Fix a base point x in S. Consider any point a in S and draw a path l from x to a. The set of paths homotoppic to l, with x and a fixed, forms an equivalence class, and this class becomes a point in S~.

Let U be an open set in S. The path classes that wind up in U form an open set in S~. This is a valid topology for S~, just as the open sets form a valid topology for S. Also, every point a has at least one point in S~ - at least one path from x to a.

Let the projection p map the paths ending in a down to a. The preimage of U is open by definition, hence p is continuous. The hard part is showing p covers S evenly.

Let U be an open set in S about a that is simply connected relative to S. Select a path l from x to a, and connect a to e (inside U) to make a path from x to e. Since U is simply connected, all paths from a to e are homotopic in S. The class of paths to e is well defined. This gives a map from U back to S~, once the path to a, a point in the fiber of a, is chosen.

Given a path to a, let V be the aforementioned preimage of U. Paths of U and points of U are synonymous, and open sets correspond as well, hence V and U are homeomorphic.

Let a~ be the chosen path from x to a, which is the base point in V. Let e~ be another point in the same path component of the preimage of U. Draw a path from a~ to e~ and apply p, giving a path from a to e inside U. This is homotopic to the path we used to define e~ in the first place. Thus V is one of the path components in the preimage of U. This proves S is evenly covered, whence {S~,p,S} is a covering space.

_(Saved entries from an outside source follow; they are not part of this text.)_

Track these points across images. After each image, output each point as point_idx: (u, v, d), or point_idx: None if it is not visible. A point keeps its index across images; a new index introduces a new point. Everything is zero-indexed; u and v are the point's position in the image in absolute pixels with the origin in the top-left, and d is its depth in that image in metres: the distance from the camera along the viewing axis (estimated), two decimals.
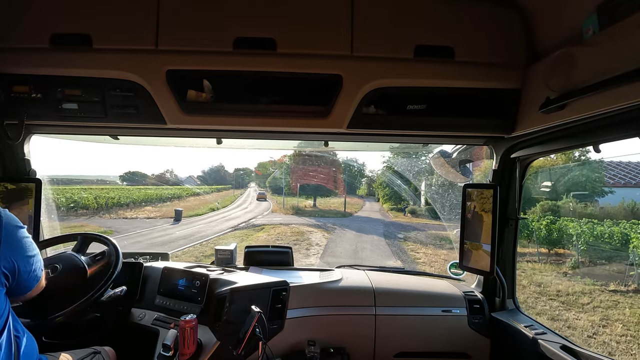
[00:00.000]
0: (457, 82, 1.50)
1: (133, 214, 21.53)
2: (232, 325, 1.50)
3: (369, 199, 31.93)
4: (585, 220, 11.19)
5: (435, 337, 1.88)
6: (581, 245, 9.73)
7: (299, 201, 27.09)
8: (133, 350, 1.68)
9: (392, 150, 2.38)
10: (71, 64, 1.45)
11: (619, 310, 6.85)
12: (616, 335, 5.82)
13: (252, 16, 1.45)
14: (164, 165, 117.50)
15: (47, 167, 2.00)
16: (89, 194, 22.12)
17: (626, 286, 8.05)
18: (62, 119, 1.53)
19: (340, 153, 21.89)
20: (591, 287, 8.11)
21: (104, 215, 20.24)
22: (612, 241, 9.54)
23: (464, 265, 1.88)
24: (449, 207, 2.85)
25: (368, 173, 17.01)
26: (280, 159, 30.38)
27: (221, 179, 56.10)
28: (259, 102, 1.58)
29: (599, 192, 15.45)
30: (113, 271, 1.53)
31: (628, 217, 12.31)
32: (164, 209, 23.49)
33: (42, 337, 1.53)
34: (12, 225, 0.97)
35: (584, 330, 6.00)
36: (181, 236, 13.95)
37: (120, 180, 38.36)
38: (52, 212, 2.08)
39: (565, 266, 9.55)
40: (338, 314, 1.87)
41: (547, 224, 10.74)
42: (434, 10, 1.48)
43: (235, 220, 19.65)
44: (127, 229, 15.81)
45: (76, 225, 15.24)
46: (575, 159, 15.91)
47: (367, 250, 12.52)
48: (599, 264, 9.52)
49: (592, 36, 1.13)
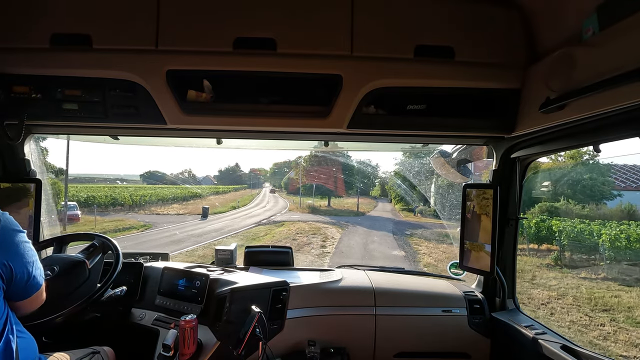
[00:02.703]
0: (457, 82, 1.50)
1: (163, 210, 23.87)
2: (232, 325, 1.50)
3: (382, 200, 32.97)
4: (569, 219, 12.59)
5: (435, 337, 1.88)
6: (563, 240, 11.06)
7: (314, 201, 28.97)
8: (133, 350, 1.68)
9: (403, 150, 2.39)
10: (71, 64, 1.45)
11: (578, 290, 8.62)
12: (563, 304, 7.75)
13: (252, 16, 1.45)
14: (181, 165, 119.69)
15: (77, 167, 2.07)
16: (124, 192, 24.54)
17: (596, 274, 9.70)
18: (62, 119, 1.53)
19: (354, 155, 22.87)
20: (565, 274, 9.82)
21: (139, 211, 22.33)
22: (591, 237, 10.88)
23: (464, 265, 1.88)
24: (449, 207, 2.86)
25: (382, 174, 17.55)
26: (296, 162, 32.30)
27: (237, 178, 57.57)
28: (259, 102, 1.58)
29: (607, 195, 15.69)
30: (113, 271, 1.53)
31: (623, 218, 13.21)
32: (190, 206, 25.85)
33: (42, 337, 1.53)
34: (10, 229, 0.97)
35: (540, 300, 7.90)
36: (212, 230, 16.14)
37: (141, 179, 39.67)
38: (52, 212, 2.07)
39: (549, 258, 11.07)
40: (338, 314, 1.87)
41: (536, 222, 12.22)
42: (434, 10, 1.48)
43: (257, 217, 21.65)
44: (162, 223, 18.07)
45: (118, 219, 18.03)
46: (584, 162, 16.13)
47: (375, 243, 14.19)
48: (577, 256, 11.02)
49: (592, 36, 1.13)
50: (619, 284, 8.97)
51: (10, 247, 0.95)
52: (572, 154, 15.99)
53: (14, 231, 0.98)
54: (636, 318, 7.14)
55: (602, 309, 7.54)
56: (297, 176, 33.39)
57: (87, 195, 21.42)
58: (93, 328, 1.68)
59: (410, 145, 2.42)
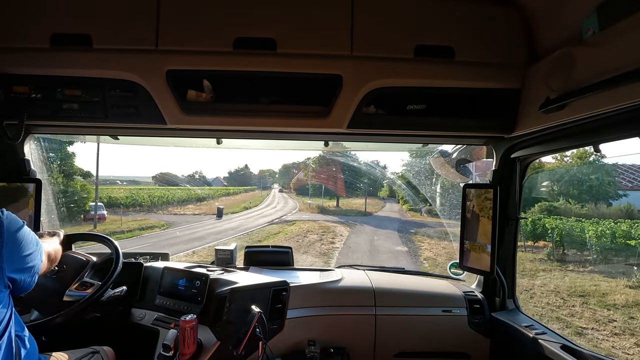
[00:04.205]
0: (457, 82, 1.50)
1: (180, 210, 25.59)
2: (232, 325, 1.50)
3: (390, 200, 33.82)
4: (565, 218, 13.63)
5: (435, 337, 1.88)
6: (556, 237, 12.14)
7: (323, 201, 30.33)
8: (133, 350, 1.68)
9: (410, 151, 2.40)
10: (71, 64, 1.45)
11: (562, 280, 9.68)
12: (544, 290, 8.86)
13: (252, 16, 1.45)
14: (191, 166, 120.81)
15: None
16: (142, 193, 25.91)
17: (583, 267, 10.72)
18: (62, 119, 1.53)
19: (361, 157, 23.44)
20: (554, 267, 10.83)
21: (157, 211, 23.74)
22: (582, 234, 11.92)
23: (464, 265, 1.88)
24: (449, 206, 2.86)
25: (390, 175, 18.00)
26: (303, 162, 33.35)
27: (246, 180, 58.54)
28: (259, 102, 1.58)
29: (613, 196, 15.97)
30: (113, 271, 1.53)
31: (621, 217, 14.03)
32: (204, 207, 27.69)
33: (42, 337, 1.53)
34: (14, 228, 0.97)
35: (524, 287, 8.85)
36: (229, 228, 18.04)
37: (153, 181, 40.76)
38: (52, 212, 2.07)
39: (542, 254, 12.10)
40: (338, 314, 1.87)
41: (532, 221, 13.29)
42: (434, 10, 1.48)
43: (269, 217, 23.14)
44: (180, 222, 19.85)
45: (141, 219, 19.57)
46: (591, 162, 16.41)
47: (381, 239, 15.55)
48: (568, 251, 12.17)
49: (592, 36, 1.13)
50: (604, 276, 9.86)
51: (15, 246, 0.96)
52: (580, 154, 16.38)
53: (18, 230, 0.98)
54: (606, 302, 8.07)
55: (579, 295, 8.48)
56: (306, 177, 34.08)
57: (109, 196, 22.71)
58: (93, 328, 1.68)
59: (410, 145, 2.42)
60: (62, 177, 15.65)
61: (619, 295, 8.44)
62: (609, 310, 7.71)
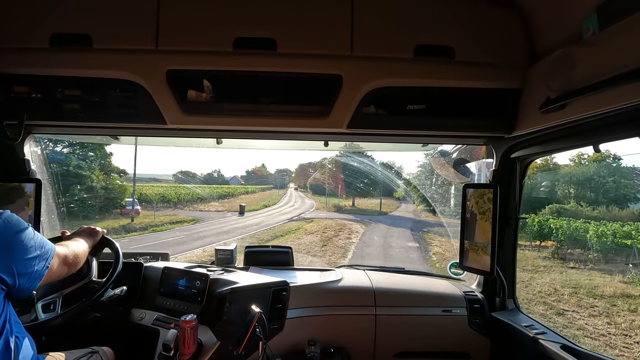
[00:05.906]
0: (457, 82, 1.50)
1: (205, 207, 27.34)
2: (232, 325, 1.50)
3: (405, 201, 34.36)
4: (571, 219, 14.62)
5: (435, 337, 1.88)
6: (560, 237, 13.06)
7: (339, 201, 31.62)
8: (133, 351, 1.68)
9: (424, 150, 2.41)
10: (71, 64, 1.44)
11: (560, 275, 10.47)
12: (540, 282, 9.67)
13: (252, 16, 1.45)
14: (209, 165, 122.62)
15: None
16: (170, 190, 28.41)
17: (584, 265, 11.56)
18: (62, 119, 1.53)
19: (377, 157, 23.79)
20: (556, 264, 11.68)
21: (183, 208, 25.90)
22: (586, 234, 12.79)
23: (464, 265, 1.88)
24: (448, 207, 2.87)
25: (406, 176, 18.49)
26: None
27: (263, 179, 59.51)
28: (259, 102, 1.58)
29: (631, 198, 16.50)
30: (113, 271, 1.53)
31: (632, 219, 14.70)
32: (227, 204, 29.90)
33: (41, 336, 1.53)
34: (11, 231, 0.95)
35: (520, 278, 9.41)
36: (252, 224, 19.65)
37: (174, 179, 42.08)
38: (52, 212, 2.07)
39: (547, 252, 13.01)
40: (338, 314, 1.87)
41: (539, 221, 14.24)
42: (434, 10, 1.48)
43: (288, 214, 24.56)
44: (205, 218, 21.53)
45: (171, 215, 21.40)
46: (607, 165, 16.79)
47: (394, 237, 16.81)
48: (571, 250, 13.01)
49: (592, 36, 1.13)
50: (602, 273, 10.63)
51: (10, 248, 0.94)
52: (596, 157, 16.87)
53: (17, 232, 0.97)
54: (595, 293, 8.96)
55: (572, 287, 9.33)
56: (323, 176, 34.78)
57: (141, 192, 24.39)
58: (93, 328, 1.68)
59: (410, 145, 2.42)
60: (103, 175, 17.38)
61: (608, 288, 9.24)
62: (594, 299, 8.60)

Finally show S~ is simply connected by projecting any loop in S~, starting at a~, down to a loop in S starting at a. Lifte this back to a path in S~, which has to be the original oop by the path lifting theorem. If l is the path from x to a, and e is a point in the loop downstairs, join l with the path from a to e, along the loop, to get e~ upstairs. (You need to step through a finite number of evenly covered regions to perform this lift, which can be done, since the path from a to e is compact.) Move e all the way around the loop, back to a. Now e~ returns to a~, which is the original path l. Move along l and around the bottom loop and find a path homotopic to l. The homotopy shrinks the loop down to the point a. (Technically we have to change the homotopy so that running along l for 5 seconds, and wrapping around the loop for 1 second, becomes running along l for 5 seconds, then sitting at a for 1 second; rather than running along l for 6 seconds. Now the loop is truly homotopic to the unit interval mapped to a. You get the idea.) By the homotopy lifting theorem, a homotopy upstairs shrinks the corresponding loop to a~. Since the loop upstairs was arbitrary, S~ is simply connected, and a universal cover for S.

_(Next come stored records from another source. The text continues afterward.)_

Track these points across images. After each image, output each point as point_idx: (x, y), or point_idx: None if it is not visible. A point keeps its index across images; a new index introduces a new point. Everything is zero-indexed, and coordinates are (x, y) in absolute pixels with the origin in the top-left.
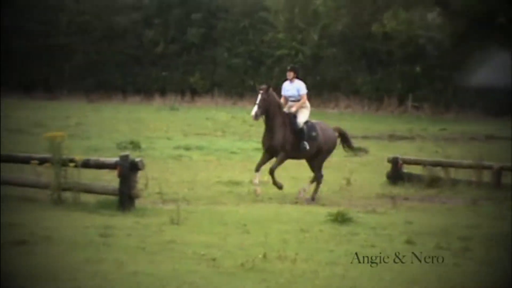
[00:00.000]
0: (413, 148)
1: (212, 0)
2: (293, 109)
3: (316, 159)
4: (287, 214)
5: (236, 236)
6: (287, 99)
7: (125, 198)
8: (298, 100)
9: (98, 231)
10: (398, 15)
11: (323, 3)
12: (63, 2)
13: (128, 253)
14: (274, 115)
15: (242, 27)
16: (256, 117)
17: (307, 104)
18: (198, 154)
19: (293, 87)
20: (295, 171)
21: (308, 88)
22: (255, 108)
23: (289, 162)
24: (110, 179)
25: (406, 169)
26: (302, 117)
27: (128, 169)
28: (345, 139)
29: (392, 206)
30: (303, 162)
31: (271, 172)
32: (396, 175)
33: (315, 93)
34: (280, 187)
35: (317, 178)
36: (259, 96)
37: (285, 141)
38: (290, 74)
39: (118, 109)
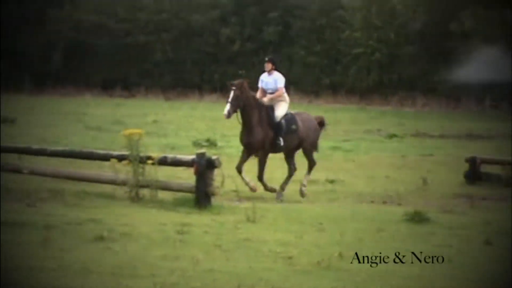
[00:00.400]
0: (491, 147)
1: None
2: (265, 99)
3: (297, 152)
4: (363, 213)
5: (312, 234)
6: (265, 91)
7: (202, 195)
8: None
9: (175, 228)
10: (477, 13)
11: (401, 1)
12: (142, 1)
13: (205, 251)
14: (250, 110)
15: (318, 26)
16: (229, 115)
17: (286, 97)
18: None
19: (272, 79)
20: (371, 170)
21: (385, 86)
22: (227, 106)
23: (365, 160)
24: (187, 177)
25: (484, 168)
26: (280, 111)
27: (205, 167)
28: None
29: (470, 206)
30: (384, 159)
31: (260, 179)
32: (474, 174)
33: (392, 92)
34: (272, 190)
35: (292, 171)
36: (231, 93)
37: (264, 137)
38: (268, 66)
39: (194, 107)
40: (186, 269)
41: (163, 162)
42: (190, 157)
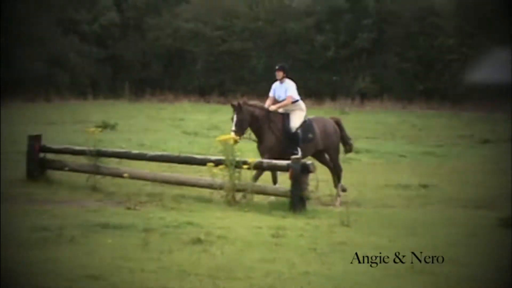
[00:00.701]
0: None
1: (383, 5)
2: (273, 107)
3: (325, 158)
4: (456, 217)
5: (405, 238)
6: (276, 101)
7: (297, 199)
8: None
9: (270, 231)
10: None
11: (495, 7)
12: (238, 8)
13: (300, 254)
14: (259, 124)
15: (412, 32)
16: (235, 142)
17: (302, 105)
18: (367, 157)
19: (283, 89)
20: (464, 175)
21: (478, 92)
22: (233, 134)
23: (458, 165)
24: (282, 181)
25: None
26: (297, 121)
27: (300, 172)
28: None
29: None
30: (477, 165)
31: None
32: None
33: (485, 97)
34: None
35: (337, 170)
36: (235, 118)
37: (275, 143)
38: (279, 74)
39: None
40: (282, 272)
41: (258, 166)
42: (286, 162)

Note that any set U downstairs that is semilocally simply connected has a homeomorphic preimage V upstairs, and is evenly covered. In some cases this can be used to characterize S~. If S consists of squares sewn together, where each square is small enough to be locally simmply connected, then S~ also looks like squares sewn together. Of course the squares of S~ do not reconnect to make loops. Put four squares together to make a larger square, then sew opposite sides together to make a torus. The universal cover is a checkerboard over the entire plane.

Another example, not entirely unlike the one above, is the plane without the origin.
Let 1 be the base point and draw a path to any other point by spinning around the unit circle as often as you like,
then moving radially out to the destination.
If you spread this all out, it is homeomorphic to **R**^{2},
and the projection is the complex exponential function.

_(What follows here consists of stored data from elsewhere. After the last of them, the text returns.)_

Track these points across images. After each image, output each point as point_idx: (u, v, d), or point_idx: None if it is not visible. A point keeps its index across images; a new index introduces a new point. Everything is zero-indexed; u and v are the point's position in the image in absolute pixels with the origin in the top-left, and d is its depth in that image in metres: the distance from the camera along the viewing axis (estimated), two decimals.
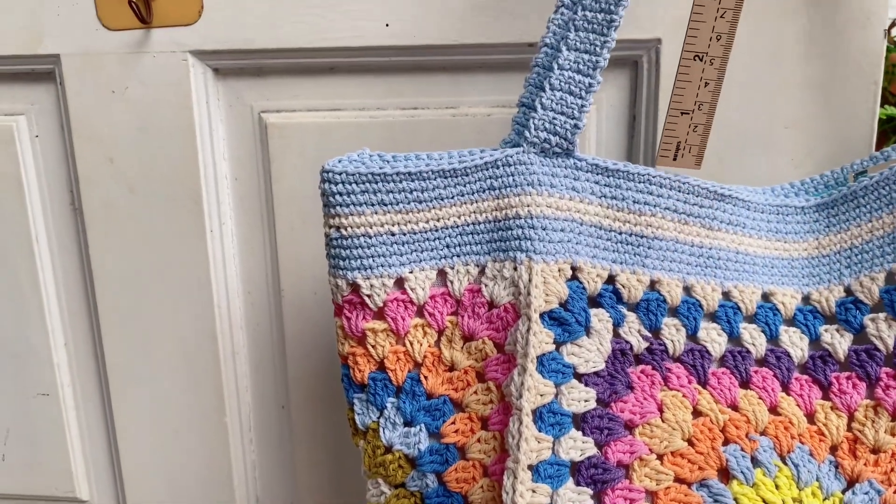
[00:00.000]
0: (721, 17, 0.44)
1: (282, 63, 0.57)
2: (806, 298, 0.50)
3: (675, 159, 0.46)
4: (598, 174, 0.48)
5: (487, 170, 0.47)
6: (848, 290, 0.49)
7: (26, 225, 0.62)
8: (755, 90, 0.54)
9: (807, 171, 0.55)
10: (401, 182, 0.45)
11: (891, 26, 0.94)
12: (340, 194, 0.45)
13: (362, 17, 0.55)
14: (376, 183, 0.45)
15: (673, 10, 0.53)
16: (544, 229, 0.46)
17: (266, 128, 0.59)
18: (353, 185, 0.45)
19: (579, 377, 0.45)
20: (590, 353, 0.45)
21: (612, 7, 0.46)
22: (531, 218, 0.46)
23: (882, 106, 0.68)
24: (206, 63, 0.57)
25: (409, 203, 0.46)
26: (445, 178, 0.46)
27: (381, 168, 0.45)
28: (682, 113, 0.45)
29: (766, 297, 0.50)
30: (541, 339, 0.44)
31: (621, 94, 0.57)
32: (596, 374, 0.45)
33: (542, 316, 0.45)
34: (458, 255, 0.47)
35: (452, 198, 0.46)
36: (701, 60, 0.45)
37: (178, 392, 0.64)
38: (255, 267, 0.62)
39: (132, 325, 0.63)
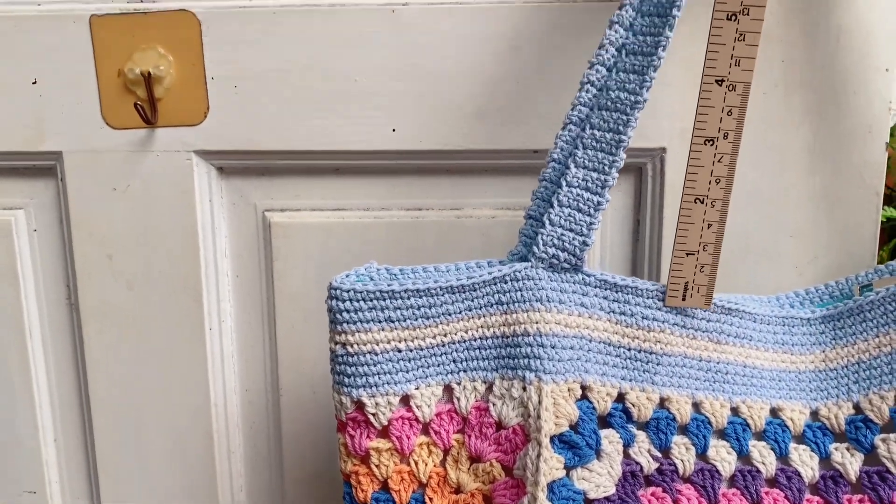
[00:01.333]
0: (718, 161, 0.45)
1: (287, 163, 0.57)
2: (815, 414, 0.50)
3: (683, 299, 0.46)
4: (606, 289, 0.47)
5: (495, 284, 0.46)
6: (857, 408, 0.49)
7: (20, 318, 0.61)
8: (760, 199, 0.55)
9: (811, 280, 0.55)
10: (409, 299, 0.45)
11: None
12: (348, 311, 0.44)
13: (369, 122, 0.55)
14: (384, 300, 0.45)
15: (678, 122, 0.54)
16: (553, 347, 0.45)
17: (270, 227, 0.58)
18: (361, 303, 0.44)
19: (590, 503, 0.44)
20: (600, 476, 0.44)
21: (620, 128, 0.46)
22: (540, 336, 0.45)
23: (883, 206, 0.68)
24: (210, 162, 0.57)
25: (416, 319, 0.45)
26: (453, 293, 0.46)
27: (389, 285, 0.44)
28: (687, 254, 0.45)
29: (774, 412, 0.49)
30: (551, 465, 0.43)
31: (626, 199, 0.57)
32: (607, 499, 0.44)
33: (552, 439, 0.44)
34: (465, 371, 0.46)
35: (460, 312, 0.46)
36: (702, 203, 0.45)
37: (172, 492, 0.62)
38: (253, 365, 0.61)
39: (125, 423, 0.61)
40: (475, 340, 0.46)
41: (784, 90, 0.53)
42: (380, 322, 0.45)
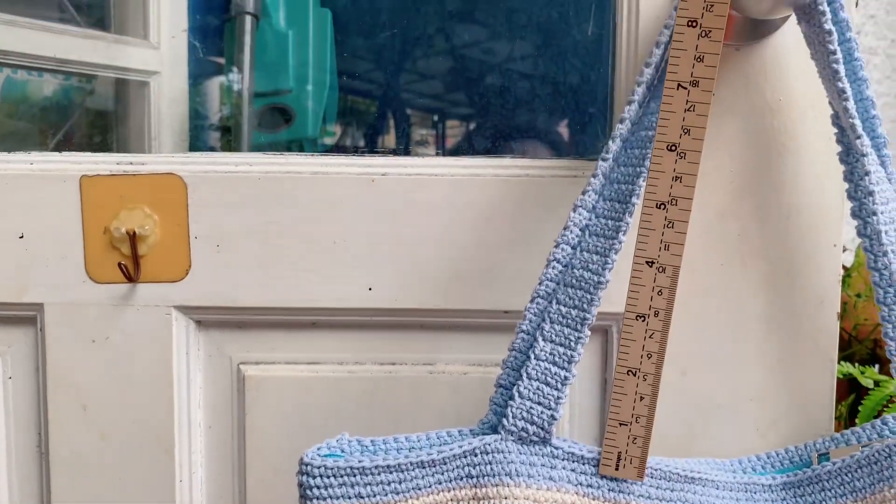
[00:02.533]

By fiber correspondence, the fiber of any point is determined by the fiber of x at the base. A path from x to x is a loop, and all the loops in H become a single point in the fiber of x. If c is a loop outside of H, apply another loop d in reverse and get back to H. Thus c/d lies in H, whence c and d represent the same coset of H. The fiber of x is determined by the right cosets of H.

Let x~ be a point in the fiber of x, and evaluate the fundamental group of S~ at x~. Let a loop at x~ represent an element in the fundamental group of S~, and project it to a loop downstairs based at x. This pulls back to the same loop upstairs. Let's see what this tells us.

The point x~ is actually a loop in H. Move along the loop downstairs, always taking steps within the homeomorphic regions implied by the even covering. The corresponding point upstairs is, or may as well be, the original loop x~, followed by the path that moves partway along the loop downstairs. In the end we have the loop of x~, followed by the loop downstairs. The result is another representation of x~. Put this all together and the loop downstairs belongs to H. In other words, π(S~) embeds in H.

Conversely, start with a loop in H and lift it to a path upstairs. The resulting path from x back to itself is part of H, and is equivalent to x~. Thus the path upstairs starts and ends at x~, and is really a loop. All of H is covered, and π(S~) at x~ = H.

If H is trivial, π(S~) is also trivial. This confirms the fact that S~ is simply connected, and a universal cover for S. At the other extreme, H could be all of π(S), whence S~ = S. Each subgroup in between generates an intermediate covering space.